Even though the QTL containing Adh and delta-1, and the two additional ones found in 0% and the 14% alcohol environments, explained considerable variation in ADH activity (34–49%), none of them showed any significant association with ADH plasticity. The RILs had strong plastic responses to alcohol concentrations in the larval-feeding substrates (Fig. 3), but we found no QTLs of major effect that explained variation in plastic responses (Table 1). Our ability to map some QTLs in ADH activity suggests that we had enough sample sizes to discover QTLs with large effects, and this suggests that plasticity in ADH activity was not controlled by a few genes with large effects. The lack of plasticity of QTLs does not, however, suggest that plasticity is under less genetic control than functional trait values, because plasticity could be controlled by many QTLs with small effects. We did not, however, have enough power to detect QTLs with small effects, and it remains unclear whether plasticity in ADH activity is controlled by a similar set of genes in historical versus novel environments.

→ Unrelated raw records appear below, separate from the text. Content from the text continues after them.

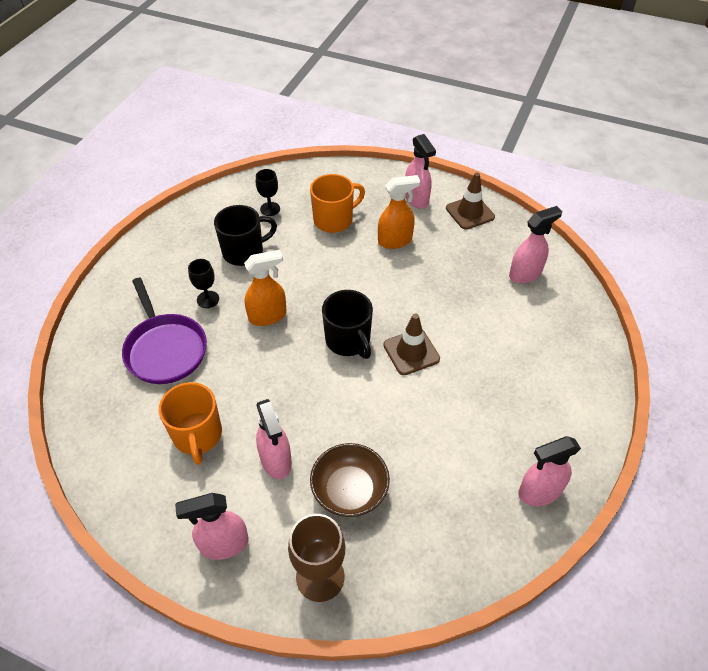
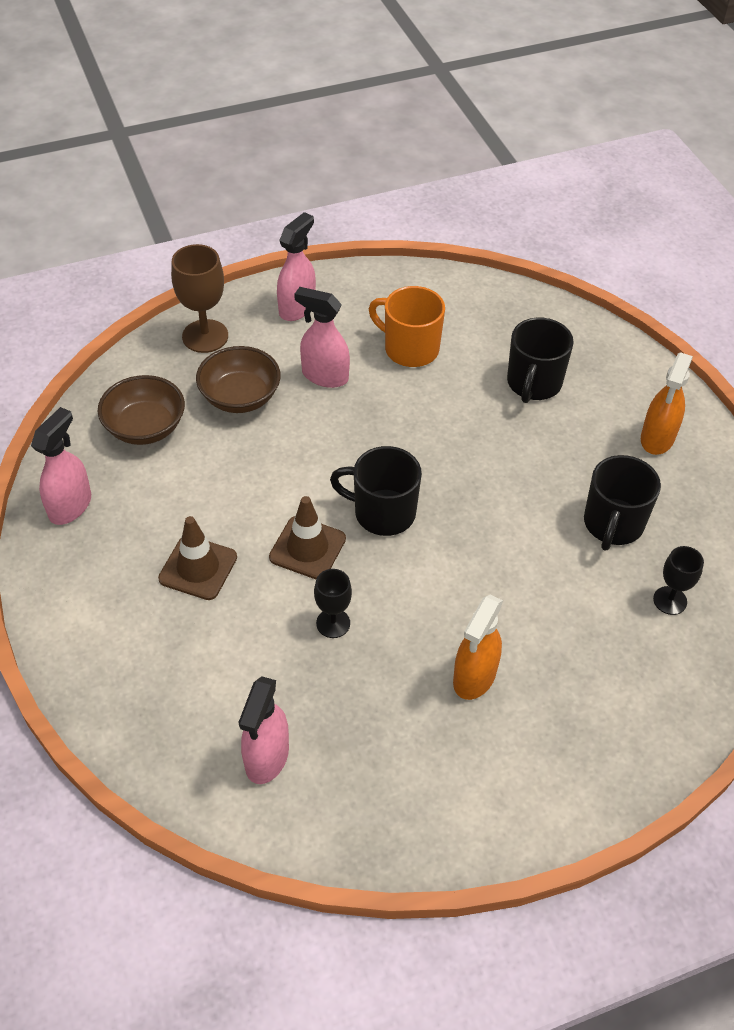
camera: 135 degrees right, 0 degrees up
(165, 349) = (533, 383): purple pan -> black mug
(208, 299) = (568, 450): black goblet -> black goblet (333, 623)
(268, 316) = (490, 477): orange spray bottle -> orange spray bottle (657, 438)
(334, 220) = (580, 648): orange mug -> none
(416, 199) = (525, 774): pink spray bottle -> none
(439, 519) = (145, 427): none -> brown bowl
(470, 212) = (431, 811): brown traffic cone -> brown traffic cone (198, 568)

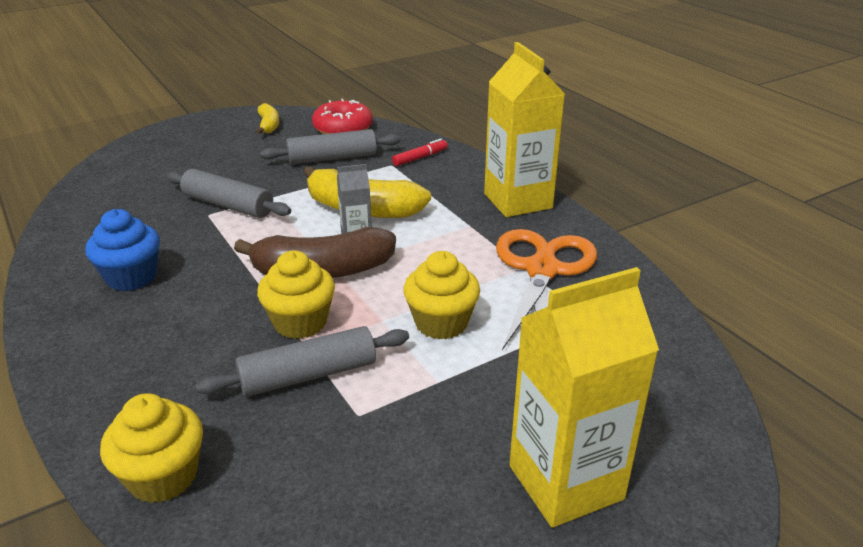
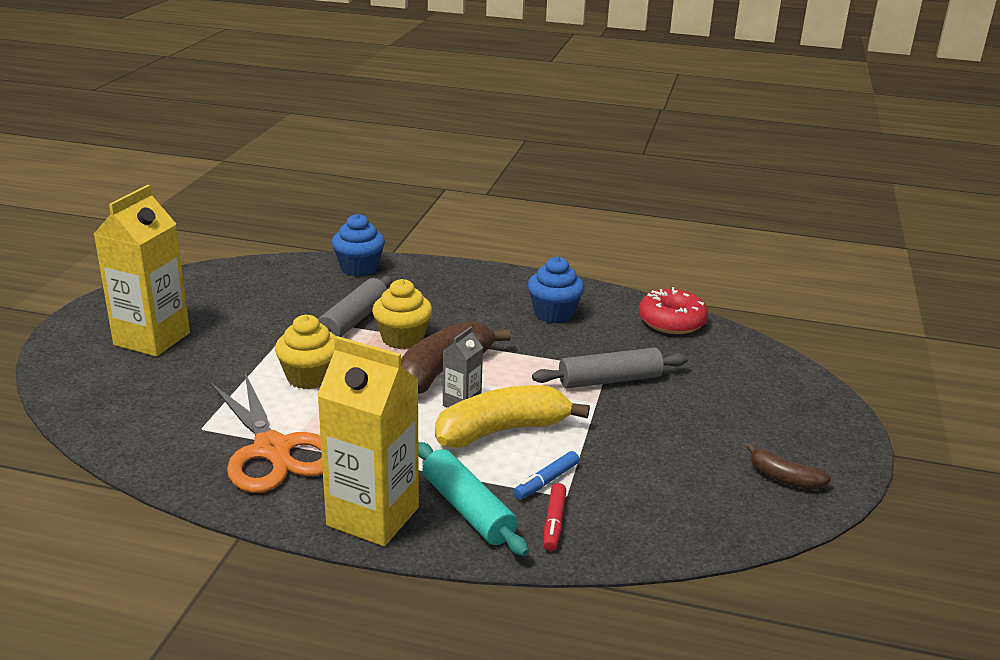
camera: 135 degrees right, 5 degrees down
(163, 476) = (359, 268): yellow cupcake -> blue cupcake
(268, 125) = (784, 478): yellow banana -> brown banana
(332, 158) = (634, 471): grey rolling pin -> none
(343, 129) = (710, 520): red donut -> red donut (671, 322)
(389, 174) = (546, 481): none -> blue marker
(456, 181) = (468, 509): none -> turquoise rolling pin

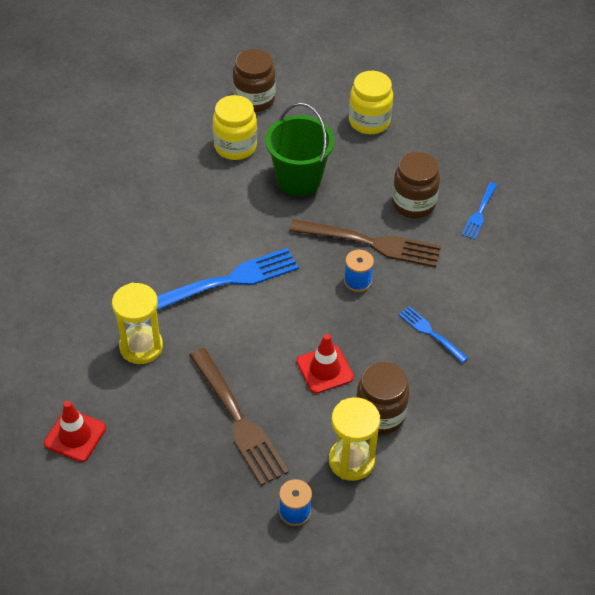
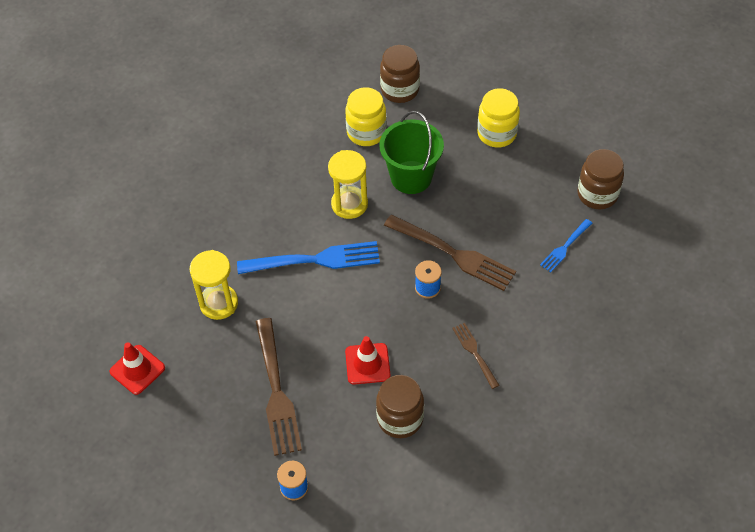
camera: 20 degrees right, 5 degrees up
(351, 461) = (359, 454): yellow hourglass -> yellow hourglass (349, 204)
(413, 203) = (507, 224): brown jar -> brown jar (597, 194)
(431, 333) = (475, 353): blue fork -> brown fork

The contrasting results for ADH activity and its plasticity suggest that somewhat different genes control for ADH activity in different environments and for plasticity. Similarly, Zhou et al. (2012) found little overlap of genetically based and phenotypically plastic transcript expressions in D. melanogaster, suggesting a different genetic basis for plasticity. This is consistent with other studies investigating genetic structure of plasticity in other systems across historical environments. For example, trait values and plasticity were found to associate with largely different sets of genetic markers for growth and phenology traits in willows (Berlin et al. 2017; Hallingback et al. 2019), for morphology, phenology and reproductive traits in maize (Kusmec et al. 2017) and for growth traits in yeast (Yadav et al. 2016). Even though QTLs for trait values and plasticity can differ greatly in some organisms, it is not uncommon to find plasticity genes to co-locate with trait QTLs, such was found for biomass in hybrid willows (Berlin et al. 2017) and for phenology in maize (Li et al. 2016). These examples and our data highlight that plasticity can evolve independently from trait values in some environments, and this pattern is robust across both historical and novel environments.

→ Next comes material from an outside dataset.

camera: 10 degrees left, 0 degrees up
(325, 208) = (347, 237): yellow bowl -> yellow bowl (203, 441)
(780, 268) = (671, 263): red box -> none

In conclusion, we found that the genetic basis of ADH activity was largely determined by a QTL containing the gene Adh and its regulatory locus, delta-1. This QTL is important in ADH activity across both historical and novel concentrations of alcohol in larval substrates. We also found that the Adh-coding gene is the most important factor influencing variation in ADH activity, but different minor QTLs were important in different alcohol environments. These patterns indicate that ADH activity could evolve unconstrained by trait evolution in either historical or novel environments. Although fly RILs expressed plastic responses to alcohol concentrations, plasticity is likely controlled by many loci with medium-to-small effects, and is largely controlled by separate genetic elements than those controlling ADH activity. Studies in additional systems are needed to determine if this is a common pattern for functional traits and their plasticity. As demonstrated in this study, established mapping resources could be used for detailed genetic dissection of functional traits and plasticity.